Strategy & Leadership: You also advise those attempting to formulate a blue ocean strategy to focus on the big picture, not the numbers. Can you explain what you mean and how it improves the development of blue ocean strategies in practice?

 

Kim and Mauborgne: Traditional numbers-driven strategic planning processes usually involve the preparation of large, complicated spreadsheet documents. A closer look reveals that most of these “strategic” plans don't contain a strategy at all but rather amount to a loose collection of tactics that individually make sense, but lack a compelling collective logic. Taken as a whole, they don't provide a unified, clear, distinctive direction that sets a company apart from its rivals – let alone makes the competition irrelevant.

 

We have developed an alternative approach to the existing strategic planning process that is based not on preparing a spreadsheet document but on drawing a strategy canvas. This approach consistently produces strategies that unlock the creativity of a wide range of people within an organization, open companies' eyes to blue oceans, and are easy to understand and communicate for effective execution.

 

 

 

 

Strategy & Leadership: How easy is it, in your experience, to wean experienced executives away from a strong focus on the numbers in the manner that you have described and how do you go about persuading them?

 

Kim and Mauborgne: We are not suggesting executives should not consider numbers. They should. Having the validation and security quantitative analysis provides is essential to executing a blue ocean strategy. But we do believe that the details will fall into place more easily if managers start with the big picture of how to break away from the competition, then move to the numbers behind their idea. The methods of visualizing strategy through the tools and frameworks outlined in Blue Ocean Strategy, we believe, will greatly improve managers' chances of creating blue oceans.

 

 

 

 

Strategy & Leadership: Two of the most counter-intuitive elements in the blue ocean approach to strategy development involve the approach to customers and segmentation. You advise strategists to focus more on non-customers and also less on finer and finer segmentation. Can you elaborate?

 

Kim and Mauborgne: The natural strategic orientation of many companies is toward retaining existing customers and seeking further segmentation opportunities. This often leads to finer segmentation and greater tailoring of offerings to better meet customer preferences. The more intense the competition is, the greater the resulting customization of offerings. Although this might be a good way to gain a focused competitive advantage and increase share of the existing market space, it is not likely to produce a blue ocean that expands the market and creates new demand.
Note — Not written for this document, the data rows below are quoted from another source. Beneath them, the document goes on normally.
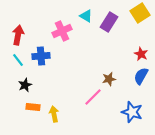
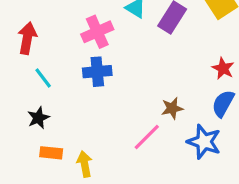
blue cross: (41, 56) -> (97, 72), moved
cyan line: (18, 60) -> (43, 78), moved
blue star: (132, 112) -> (204, 142), moved

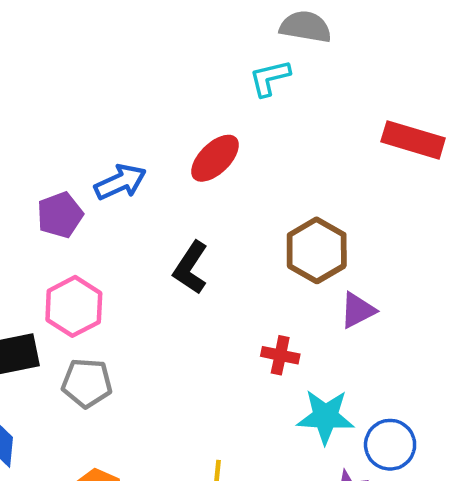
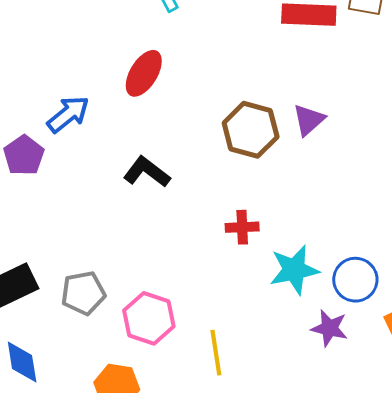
black L-shape: (191, 268) -> (147, 172), turned 108
pink hexagon: (74, 306) -> (149, 318), moved
purple triangle: (358, 310) -> (309, 120), moved

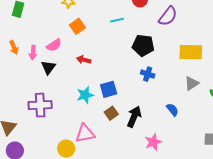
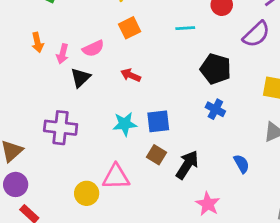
brown square: (111, 113) -> (157, 155), turned -32
pink star: (153, 142) -> (208, 204), turned -30

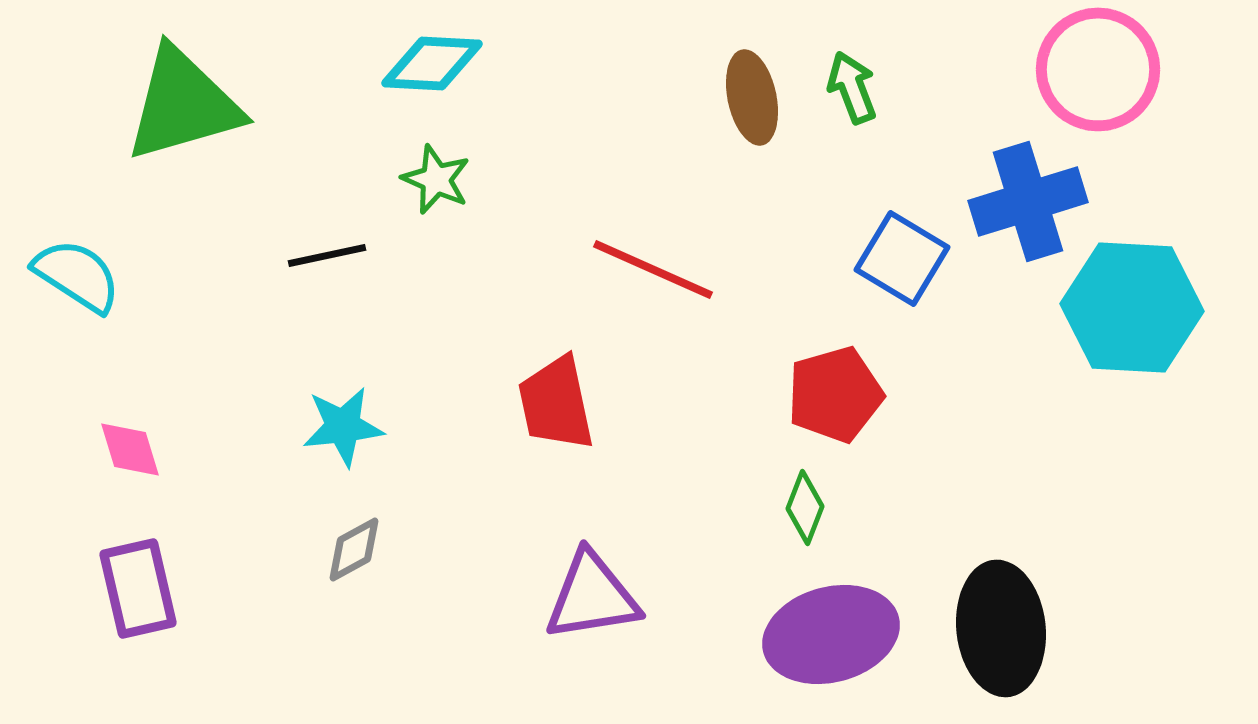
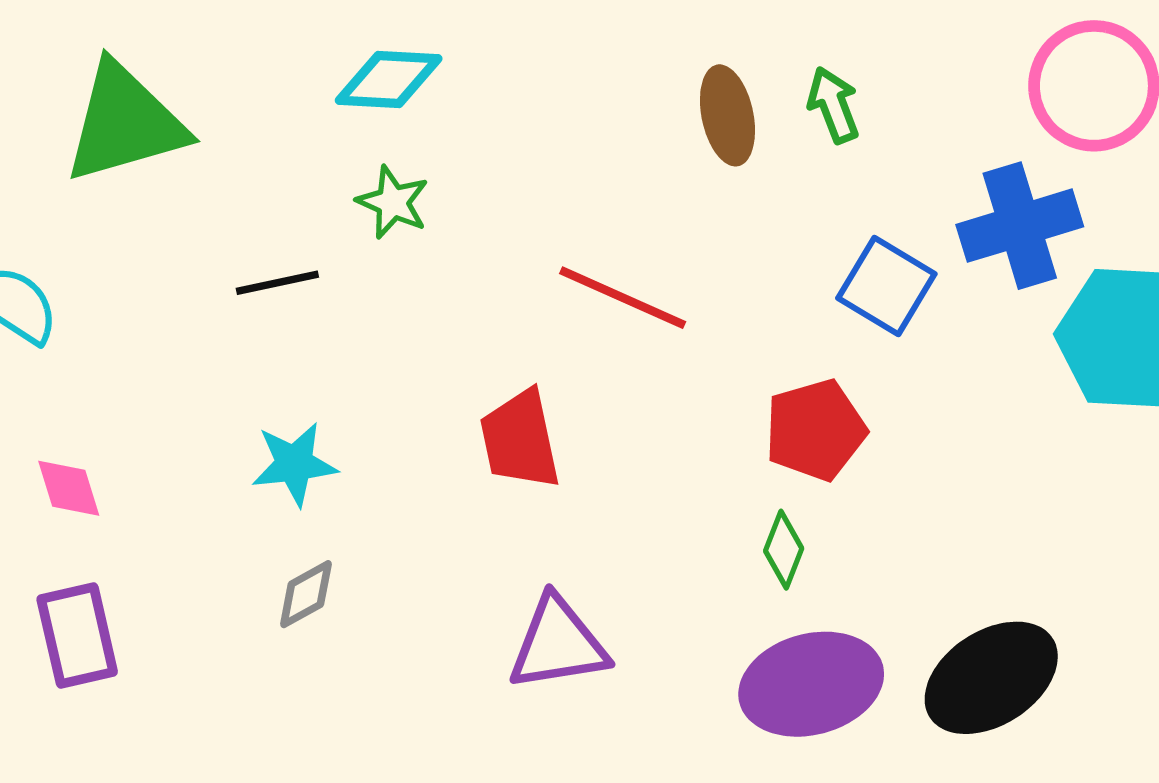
black ellipse: (1001, 628) -> (991, 678), turned 63

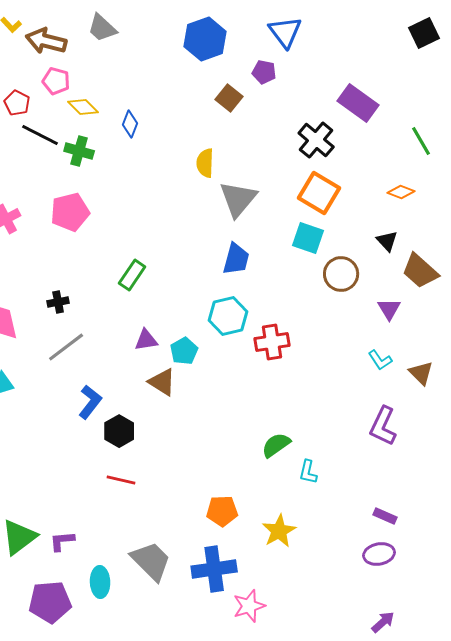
To create and capture blue oceans, companies need to take a reverse course. Instead of concentrating on customers, they need to look to noncustomers. And instead of focusing on customer differences, they need to build on powerful commonalities in what buyers value. This allows companies to reach beyond existing demand to unlock a new mass of customers that did not exist before.

 

Although the universe of noncustomers typically offers substantial blue ocean opportunities, few companies have keen insight into who noncustomers are and how to unlock them. To convert this huge latent demand into real demand in the form of thriving new customers, companies need to deepen their understanding of the universe of noncustomers. The book identifies three tiers of noncustomers to further guide this process. Once identified, companies should look to the commonalities across noncustomers. If you focus on these, and not on the differences between them, you will glean insight into how to desegment buyers and unleash enormous latent untapped demand.